Now let's talk about linear algebra and the action of linear operators ("square matrices") on $k$-vectors.
There is a natural extension of a linear operator to act on these oriented subspaces. This is, in GA parlance, called "outermorphism" (after the wedge also being called an "outer" product).
Define the action of a linear map $\underline T$ on a 2-vector $C = a \wedge b)$ as
$$\underline T(C) = \underline T(a \wedge b) \equiv \underline T(a) \wedge \underline T(b)$$
That's fancy math for "$\underline T$ acts on each individual vector and then the two images are wedged". This gives a meaningful way to talk about "matrices" acting on 2-vectors.

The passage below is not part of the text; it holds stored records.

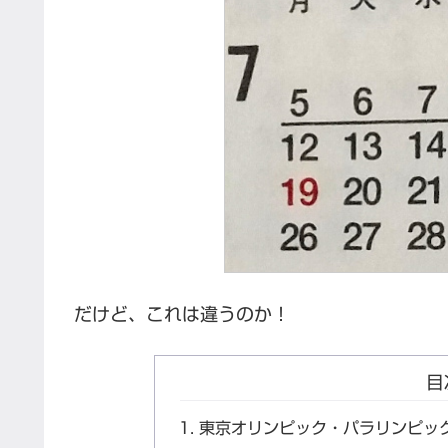
だけど、これは違うのか！
目
東京オリンピック・パラリンピッ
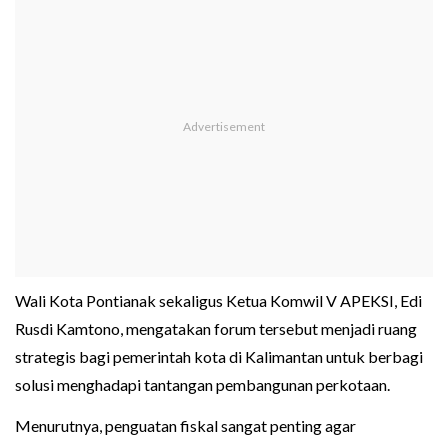
Wali Kota Pontianak sekaligus Ketua Komwil V APEKSI, Edi
Rusdi Kamtono, mengatakan forum tersebut menjadi ruang
strategis bagi pemerintah kota di Kalimantan untuk berbagi
solusi menghadapi tantangan pembangunan perkotaan.
Menurutnya, penguatan fiskal sangat penting agar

(It's for this reason that GA users seldom talk about "matrices." The matrix expression is actually different when we talk about $\underline T$ acting on the space of 2-vectors. Having to compute new matrices for each kind of $k$-vector that might be acted upon is clumsy, and the algebra usually allows for more compact expressions of reflections, rotations, and other common operations.)
As you might expect, this extends to n-vectors also. Let $i = a_1 \wedge a_2 \wedge \ldots \wedge a_n$ be an $n$-vector, so that
$$\underline T(i) \equiv \underline T(a_1) \wedge \underline T(a_2) \wedge \ldots \wedge \underline T(a_n)$$
Remember, all n-vectors in $n$ dimensions are multiples of the unit n-vector. Or, we can just as easily say all n-vectors are multiples of $i$. So we can write
$$\underline T(i) = \alpha i$$
for some scalar $\alpha$. $\alpha$ is the determinant. All the determinant is really saying is that any $n$-vector that is put into this linear operator comes out as a scalar multiple of itself. It could be reversed in orientation. It could be scaled up or down by some factor.

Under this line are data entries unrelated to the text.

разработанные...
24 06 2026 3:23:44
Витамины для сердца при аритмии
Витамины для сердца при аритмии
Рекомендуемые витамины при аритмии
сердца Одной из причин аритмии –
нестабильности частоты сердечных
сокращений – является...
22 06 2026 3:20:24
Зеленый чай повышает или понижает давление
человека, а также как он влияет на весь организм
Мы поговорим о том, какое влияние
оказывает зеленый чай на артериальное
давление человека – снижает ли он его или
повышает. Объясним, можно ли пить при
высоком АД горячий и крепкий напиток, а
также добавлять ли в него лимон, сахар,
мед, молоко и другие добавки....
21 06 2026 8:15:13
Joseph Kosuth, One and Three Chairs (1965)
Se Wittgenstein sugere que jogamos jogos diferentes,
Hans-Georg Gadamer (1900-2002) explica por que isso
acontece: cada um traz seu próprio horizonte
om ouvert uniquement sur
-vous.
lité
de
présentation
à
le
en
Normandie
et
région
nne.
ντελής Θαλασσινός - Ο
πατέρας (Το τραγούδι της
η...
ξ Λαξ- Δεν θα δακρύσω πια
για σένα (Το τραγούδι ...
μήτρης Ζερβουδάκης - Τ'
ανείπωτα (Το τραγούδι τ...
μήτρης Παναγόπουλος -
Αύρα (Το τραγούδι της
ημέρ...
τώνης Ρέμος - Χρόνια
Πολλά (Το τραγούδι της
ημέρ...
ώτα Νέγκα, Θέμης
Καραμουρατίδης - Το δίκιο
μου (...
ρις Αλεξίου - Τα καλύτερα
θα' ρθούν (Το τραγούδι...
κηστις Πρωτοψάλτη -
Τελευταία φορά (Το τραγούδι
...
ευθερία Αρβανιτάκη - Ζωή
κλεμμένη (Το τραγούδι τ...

The determinant is just an eigenvalue. The "eigenvector" is not a vector but a n-vector.
In summary, I have described how geometric algebra can represent subspaces in some vector space with generalized vectors called $k$-vectors. I've shown how such objects are built. I've shown that these objects have orientation associated with them. I have also described how linear operators can be made to act on these $k$-vectors as a natural, logical extension of how they act on ordinary vectors. The determinant of a linear operator is then just an eigenvalue, with "eigenvector" being the (unit) $n$-vector of the space.
I won't get into a lot of detail here, but there is a sort of "physical" way to at least gain some intuition on signed volumes.
Consider lifting a mass $m$ up to a height $h$. Clearly, we have imparted $mh$ units of potential energy.
Now, let us reverse the orientation of the picture, so that instead of moving from $0$ to $h$, we move from $0$ to $-h$. Clearly, in we have done $-mh$ units of work. In particular, we have done work "in the negative direction".
These quantities are the same as volumes, but one of them "adds" potential energy and the other takes potential energy away. The sign keeps track of that property.